Great national potential
Although it has 12% of the world’s fresh water and a coastline of more than 8,500 km, the Brazilian production of aquatic animals is below its potential. The causes of this performance are diverse and include poor quality of breeding matrices; few studies on the support capacity of growing environments (maximum number of fish ideal for a certain area); limited technical assistance; deficiency in the control and monitoring of aquatic animal diseases; incipient use of waste for the production of derivatives; lack of treatment and utilization of aquaculture effluents and standardization of indicators for environmental licensing in the different environments where aquaculture is practiced.
“We did a survey of information on the sector between 2012 and 2013, which generated two studies that revealed the full potential in the area of aquaculture in Brazil. This was at the time of the Ministry of Fisheries and Aquaculture, which wanted to invest in aquaculture development, “recalls Marcos Rossi Martins, head of the Department of Industry and Services at BNDES.
The analysis found major bottlenecks and opportunities. The variety of fish in the Amazon River Basin, for example, is a differential for Brazil to reach new markets. The climate is another advantage in favor of the country, whose conditions for tilapia cultivation – one of the most consumed species of fish in the world – are excellent. Other crops, such as crustaceans and molluscs, also have potential for scale in Brazil. However, the fish industry is still incipient in the country, both in fishing and aquaculture.
According to a 2014 report from the Food and Agriculture Organization of the United Nations (FAO / UN), world consumption in aquaculture is around 20 kg per capita, while beef consumption reached less than half: 6.54 kg. In this scenario it is easy to see how the fishing and aquaculture market is promising in the country.

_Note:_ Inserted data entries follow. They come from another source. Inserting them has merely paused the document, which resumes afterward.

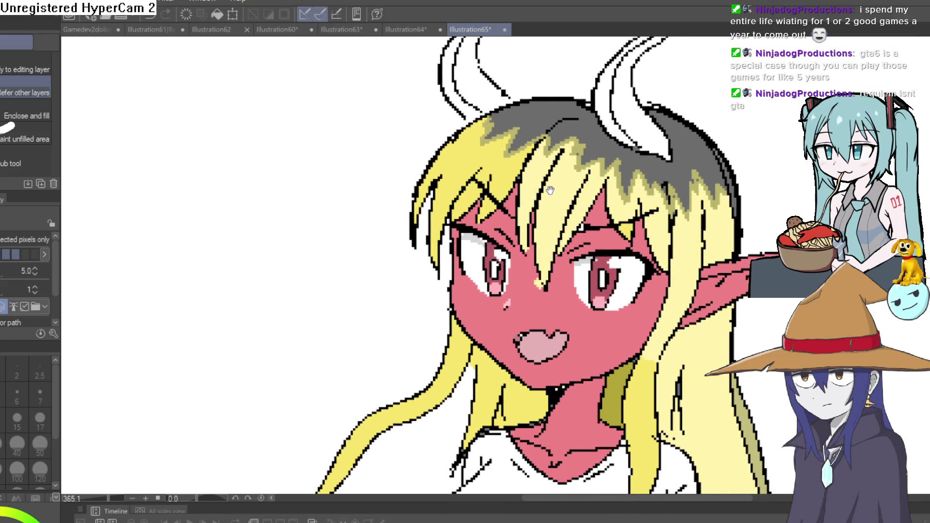
click(505, 178)
click(467, 333)
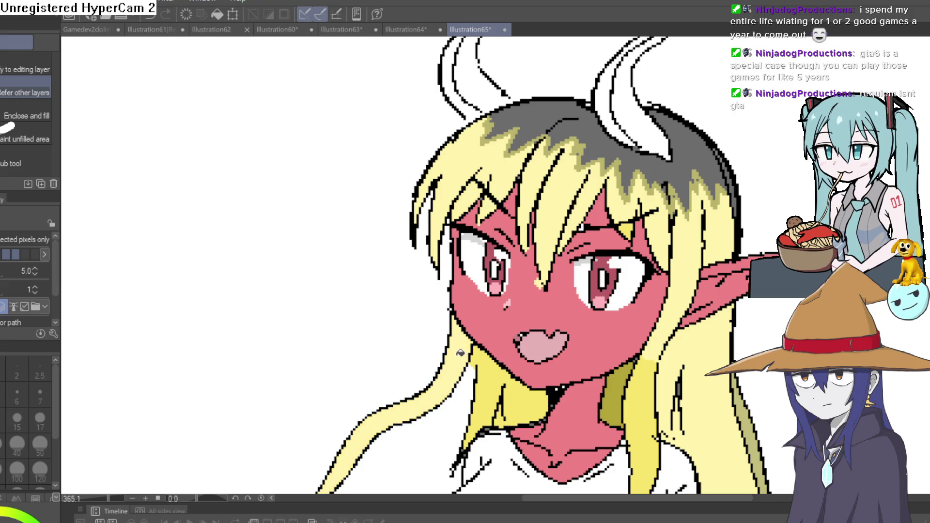
click(506, 382)
click(540, 403)
click(634, 375)
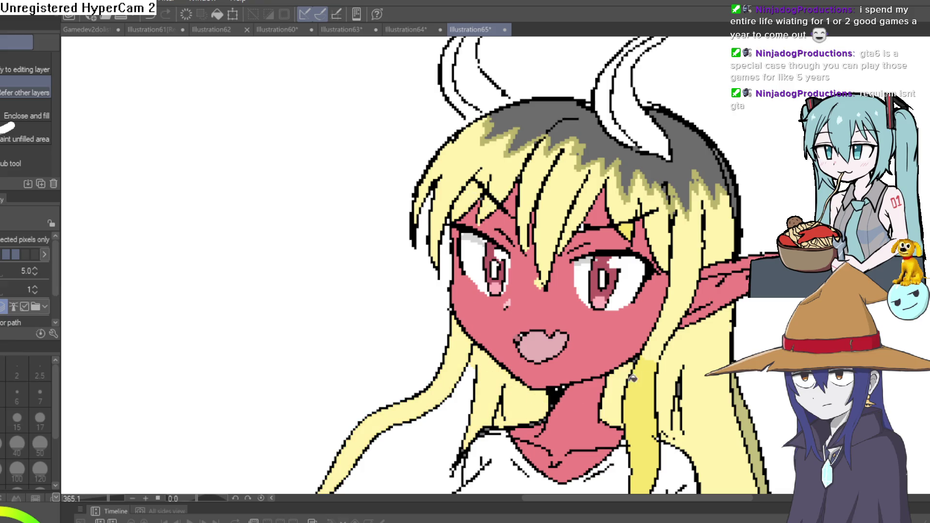
key(ctrl+z)
Darken both the right and left parts of the hair cap with dark grey
drag(745, 391, 719, 319)
scroll(719, 319, down, 5)
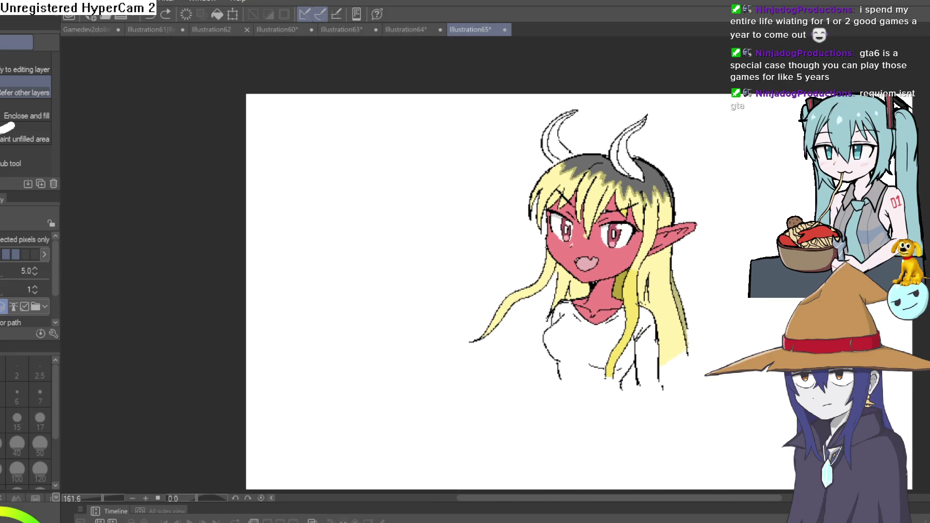
scroll(681, 194, up, 6)
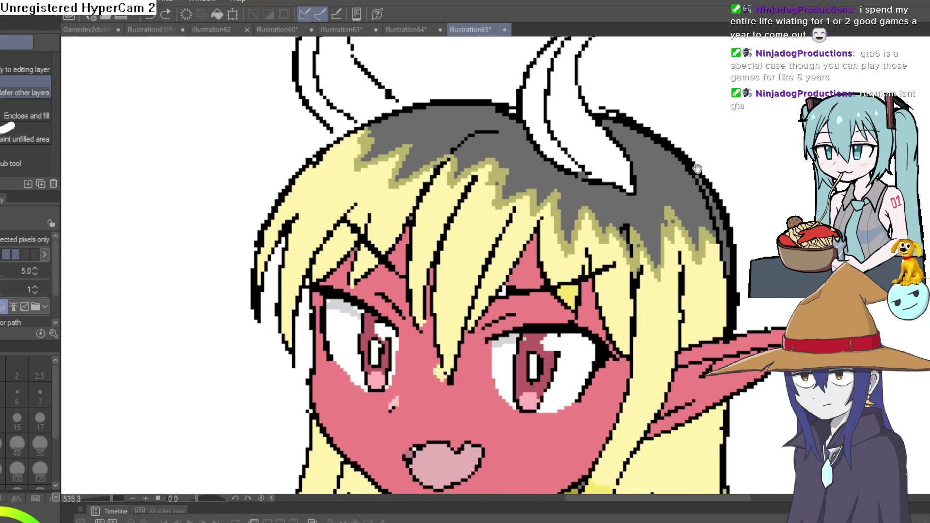
click(540, 169)
click(427, 128)
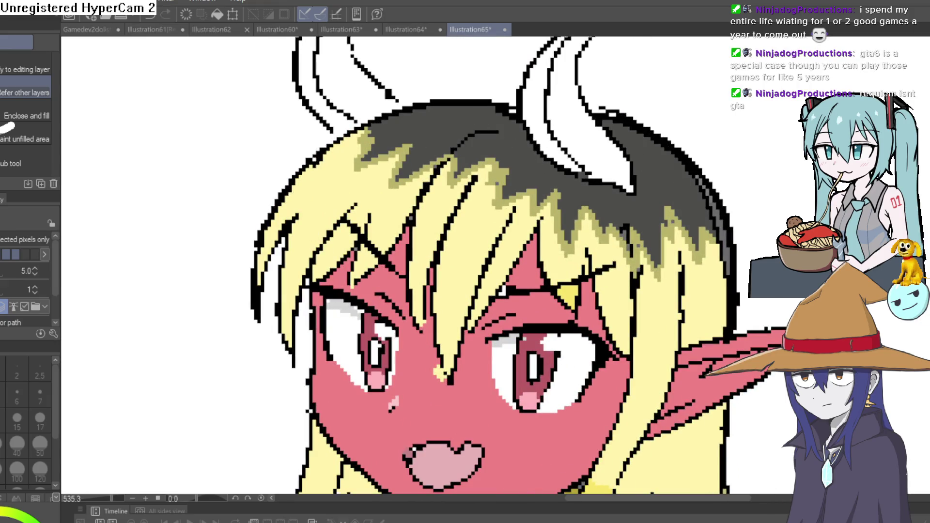
Paint a white highlight on the dark hair, then undo it
key(p)
drag(401, 142, 426, 139)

“The world demand for fish has been growing rapidly due to population growth and the search for healthier foods. In Brazil this also occurs. In 2003, consumption was less than 6.5 kilograms of fish per person per year, now this figure has risen to nine kilograms per capita. If the population ingested the quantity recommended by the WHO, which is 12 kilos, this would already have an impact on the consumption of 5.722 thousand tons, “estimates Jaldir Lima, one of the coordinators of the BNDES study.
Expectation of improvement in competitiveness
The project was also well received by representatives of the productive sector. Antônio Albuquerque, technical director of the Association of Shrimp Breeders (ACCC), is a sign that the research is attentive to the demands of the market. “This initiative from Embrapa to listen to several actors, including other production chains, to know what the main demands are, is very positive. It is also very useful that the research know what kind of support the productive sector can give “, he says.
Francisco Medeiros, CEO of the Brazilian Fisheries Association, Peixe BR, has many expectations. “We have been following up on this proposal since 2015. It is a sector lacking solutions that offer better competitiveness. In Brazil, we have great researchers in aquaculture, however, we observe low use of technologies generated by these research institutions, “he analyzes. “We have a major competitiveness problem and we expect all these actions to bring solutions that promote better market conditions. Let’s follow closely the execution of this work, “he summarizes.